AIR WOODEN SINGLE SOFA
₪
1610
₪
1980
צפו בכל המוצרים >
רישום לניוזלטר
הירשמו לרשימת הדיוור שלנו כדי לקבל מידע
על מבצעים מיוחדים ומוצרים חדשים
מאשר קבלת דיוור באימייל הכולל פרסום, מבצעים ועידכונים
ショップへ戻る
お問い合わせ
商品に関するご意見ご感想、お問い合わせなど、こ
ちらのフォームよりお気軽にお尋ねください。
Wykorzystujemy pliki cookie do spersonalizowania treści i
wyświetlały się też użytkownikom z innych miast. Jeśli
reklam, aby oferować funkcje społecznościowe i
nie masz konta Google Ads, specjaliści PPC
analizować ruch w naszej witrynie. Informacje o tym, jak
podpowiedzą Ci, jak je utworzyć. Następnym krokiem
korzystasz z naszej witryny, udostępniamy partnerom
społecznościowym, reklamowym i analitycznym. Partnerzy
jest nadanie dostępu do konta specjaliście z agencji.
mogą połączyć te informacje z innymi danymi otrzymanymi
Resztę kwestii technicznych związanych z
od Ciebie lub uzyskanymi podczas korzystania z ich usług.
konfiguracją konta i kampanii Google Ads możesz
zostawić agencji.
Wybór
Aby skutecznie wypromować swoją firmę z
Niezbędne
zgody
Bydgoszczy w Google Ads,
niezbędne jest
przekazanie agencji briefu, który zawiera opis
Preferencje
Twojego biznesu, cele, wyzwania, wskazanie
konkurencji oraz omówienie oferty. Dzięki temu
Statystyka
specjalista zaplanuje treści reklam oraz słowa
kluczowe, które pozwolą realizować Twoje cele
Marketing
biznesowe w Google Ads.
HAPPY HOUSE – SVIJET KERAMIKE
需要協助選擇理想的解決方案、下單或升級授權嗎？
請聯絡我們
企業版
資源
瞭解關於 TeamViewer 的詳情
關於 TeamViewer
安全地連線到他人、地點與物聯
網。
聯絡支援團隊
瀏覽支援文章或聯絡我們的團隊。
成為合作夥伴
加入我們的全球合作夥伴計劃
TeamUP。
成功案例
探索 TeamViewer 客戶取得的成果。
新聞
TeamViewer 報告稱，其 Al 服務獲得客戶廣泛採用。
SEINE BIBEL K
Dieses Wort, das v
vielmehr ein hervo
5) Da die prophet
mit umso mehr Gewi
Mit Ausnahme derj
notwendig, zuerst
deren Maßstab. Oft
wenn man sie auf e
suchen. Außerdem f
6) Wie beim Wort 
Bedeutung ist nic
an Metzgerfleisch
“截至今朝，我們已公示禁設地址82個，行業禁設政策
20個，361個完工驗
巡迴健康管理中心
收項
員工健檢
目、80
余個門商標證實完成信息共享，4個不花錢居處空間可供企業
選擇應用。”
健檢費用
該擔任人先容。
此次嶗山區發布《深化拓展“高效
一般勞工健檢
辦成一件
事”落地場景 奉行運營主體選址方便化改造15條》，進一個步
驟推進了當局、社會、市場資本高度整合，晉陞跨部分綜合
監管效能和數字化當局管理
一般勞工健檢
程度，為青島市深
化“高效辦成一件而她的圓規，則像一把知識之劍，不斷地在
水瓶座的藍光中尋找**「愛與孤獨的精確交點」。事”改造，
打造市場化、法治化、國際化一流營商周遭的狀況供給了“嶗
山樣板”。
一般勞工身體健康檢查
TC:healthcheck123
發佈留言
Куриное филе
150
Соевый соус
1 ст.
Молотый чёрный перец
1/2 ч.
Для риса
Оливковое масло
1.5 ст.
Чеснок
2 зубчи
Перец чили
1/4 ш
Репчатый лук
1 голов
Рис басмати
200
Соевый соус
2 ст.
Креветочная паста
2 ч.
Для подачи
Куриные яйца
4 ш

========

-- TASK ITEM --
Return everything from the start of the data down to the line containing "korzystasz z naszej", inclusive, copied verbatim.

-- RESPONSE --
AIR WOODEN SINGLE SOFA
₪
1610
₪
1980
צפו בכל המוצרים >
רישום לניוזלטר
הירשמו לרשימת הדיוור שלנו כדי לקבל מידע
על מבצעים מיוחדים ומוצרים חדשים
מאשר קבלת דיוור באימייל הכולל פרסום, מבצעים ועידכונים
ショップへ戻る
お問い合わせ
商品に関するご意見ご感想、お問い合わせなど、こ
ちらのフォームよりお気軽にお尋ねください。
Wykorzystujemy pliki cookie do spersonalizowania treści i
wyświetlały się też użytkownikom z innych miast. Jeśli
reklam, aby oferować funkcje społecznościowe i
nie masz konta Google Ads, specjaliści PPC
analizować ruch w naszej witrynie. Informacje o tym, jak
podpowiedzą Ci, jak je utworzyć. Następnym krokiem
korzystasz z naszej witryny, udostępniamy partnerom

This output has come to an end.